De grootste en bekendste kothons zijn de havens van Carthago: de voorste rechthoekige haven was de handelshaven, hierachter lag de ommuurde ronde marinehaven. De schepen kwamen via een smalle ingang in de rechthoekige commerciële haven en een doorgang aan de achterzijde leidde naar de marinehaven met ruimte voor 220 oorlogsschepen. In het midden van deze grote ronde haven met een diameter van meer dan 300 meter lag een kunstmatig eiland met scheepswerven en droogdokken, waarboven het gebouw van de Carthaagse admiraliteit lag. De marinehaven was volledig omsloten door hoge kades en gebouwen, zodat deze vanuit de handelshaven, stad of zee niet zichtbaar was.

Bij de verovering van Carthago aan het einde van de Derde Punische Oorlog in 146 v.Chr. wisten de Romeinen de Carthaagse kothons af te sluiten met een dam, waarop de Carthagers vanuit de marinehaven een directe opening naar zee groeven. Na een laatste zeeslag werden de havens door de Romeinen veroverd. De Carthagers trokken zich daarop terug in het centrum van de stad en moesten zich uiteindelijk overgeven, waarmee het einde van het Carthaagse Rijk een feit was.
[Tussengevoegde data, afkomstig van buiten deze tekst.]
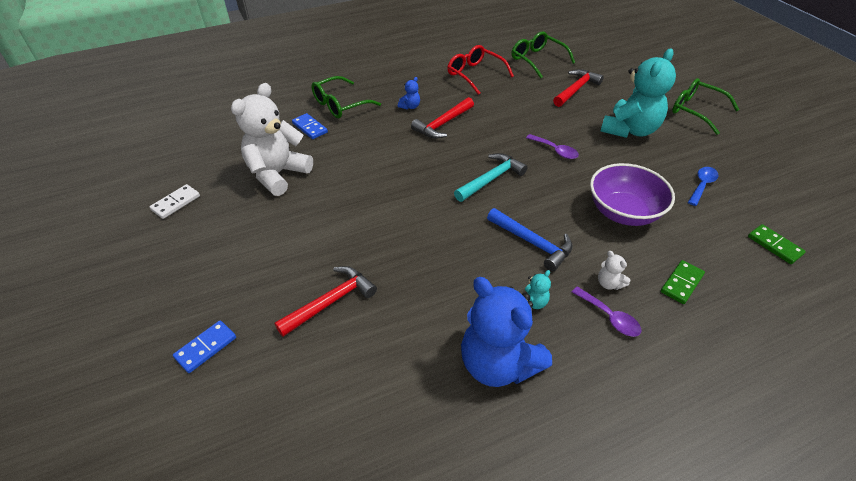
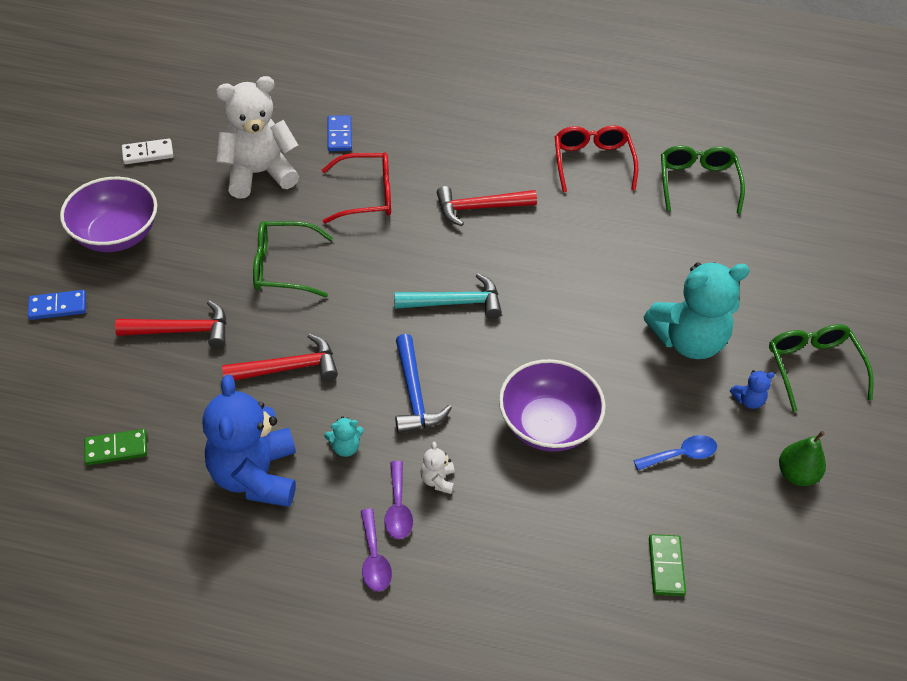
camera: 35 degrees right, 5 degrees up
(205, 268) = (116, 235): none -> purple bowl
(340, 105) = (398, 122): green glasses -> green glasses (283, 267)
(367, 151) = (367, 195): none -> red glasses
(410, 106) = (469, 166): blue teddy bear -> blue teddy bear (748, 400)
(555, 150) = (565, 313): purple spoon -> purple spoon (374, 558)
(576, 89) = (693, 251): red hammer -> red hammer (288, 368)
(681, 283) = (509, 529): green domino -> green domino (116, 448)
(758, 161) = (796, 474): none -> green pear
De Fenicische steden Mahdia en Motya hadden ook een kothon. De kothon van de eilandstad Motya op Sicilië kon mogelijk ook als dok worden gebruikt.[1]

De term kothon is waarschijnlijk afgeleid van een Fenicisch woord voor "afgesneden, verbroken". Later werd dit de benaming voor een kunstmatige haven.